Cell Reports (Jul 2014)

V-ATPase/mTOR Signaling Regulates Megalin-Mediated Apical Endocytosis

  • Eva Maria Gleixner,
  • Guillaume Canaud,
  • Tobias Hermle,
  • Maria Clara Guida,
  • Oliver Kretz,
  • Martin Helmstädter,
  • Tobias B. Huber,
  • Stefan Eimer,
  • Fabiola Terzi,
  • Matias Simons

DOI
https://doi.org/10.1016/j.celrep.2014.05.035
Journal volume & issue
Vol. 8, no. 1
pp. 10 – 19

Abstract

Read online

mTOR kinase is a master growth regulator that can be stimulated by multiple signals, including amino acids and the lysosomal small GTPase Rheb.
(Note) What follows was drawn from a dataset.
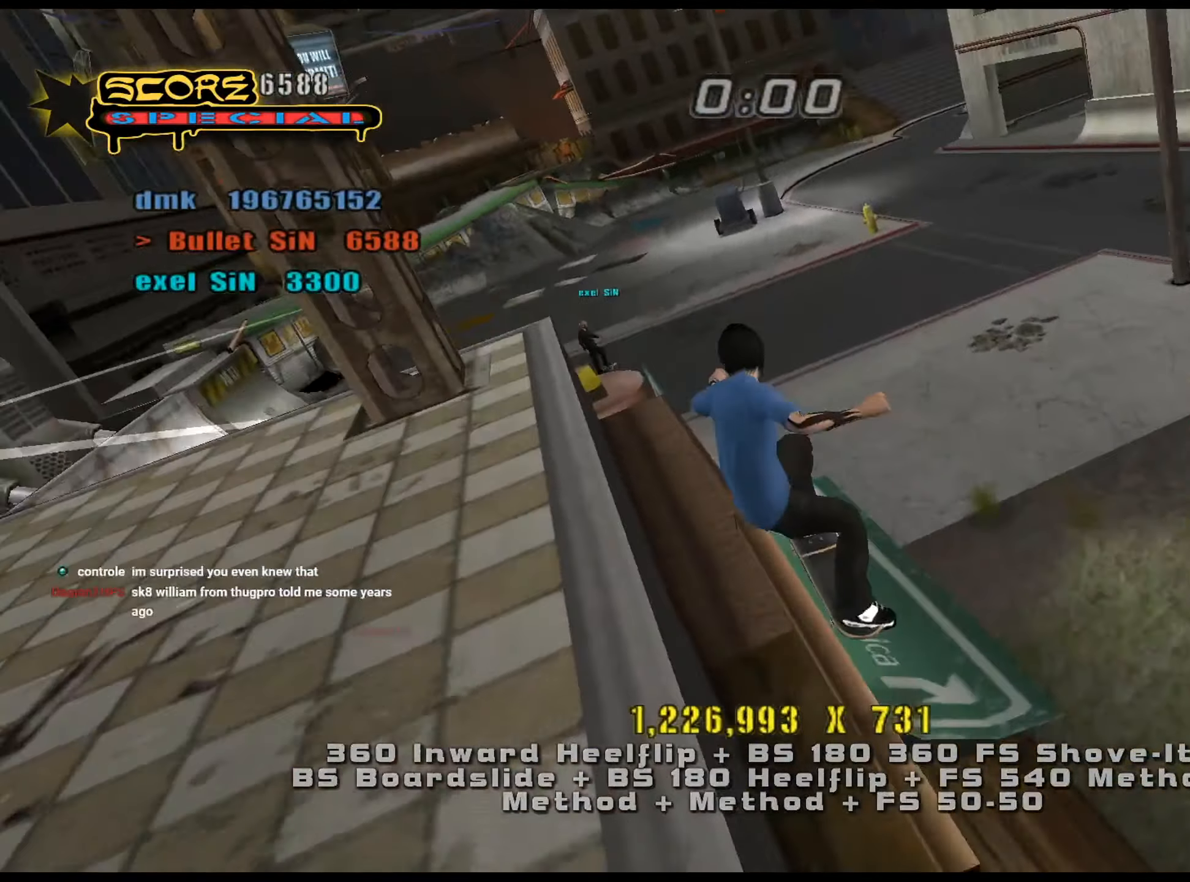
{"keys": [], "events": [[17, "num6", "up"], [50, "w", "up"], [150, "a", "down"], [334, "a", "up"]]}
Recent studies have proposed an important role for the V-ATPase in the sensing of amino acids in the lysosomal lumen. Using the Drosophila wing as a model epithelium, we show here that the V-ATPase is required for Rheb-dependent epithelial growth. We further uncover a positive feedback loop for the control of apical protein uptake that depends on V-ATPase/mTOR signaling. This feedback loop includes Rheb-dependent transcriptional regulation of the multiligand receptor Megalin, which itself is required for Rheb-induced endocytosis. In addition, we provide evidence that long-term mTOR inhibition with rapamycin in mice causes reduction of Megalin levels and proteinuria in the proximal tubular epithelium of the kidney. Thus, our findings unravel a homeostatic mechanism that allows epithelial cells to promote protein uptake under normal conditions and to prevent uptake in lysosomal stress conditions.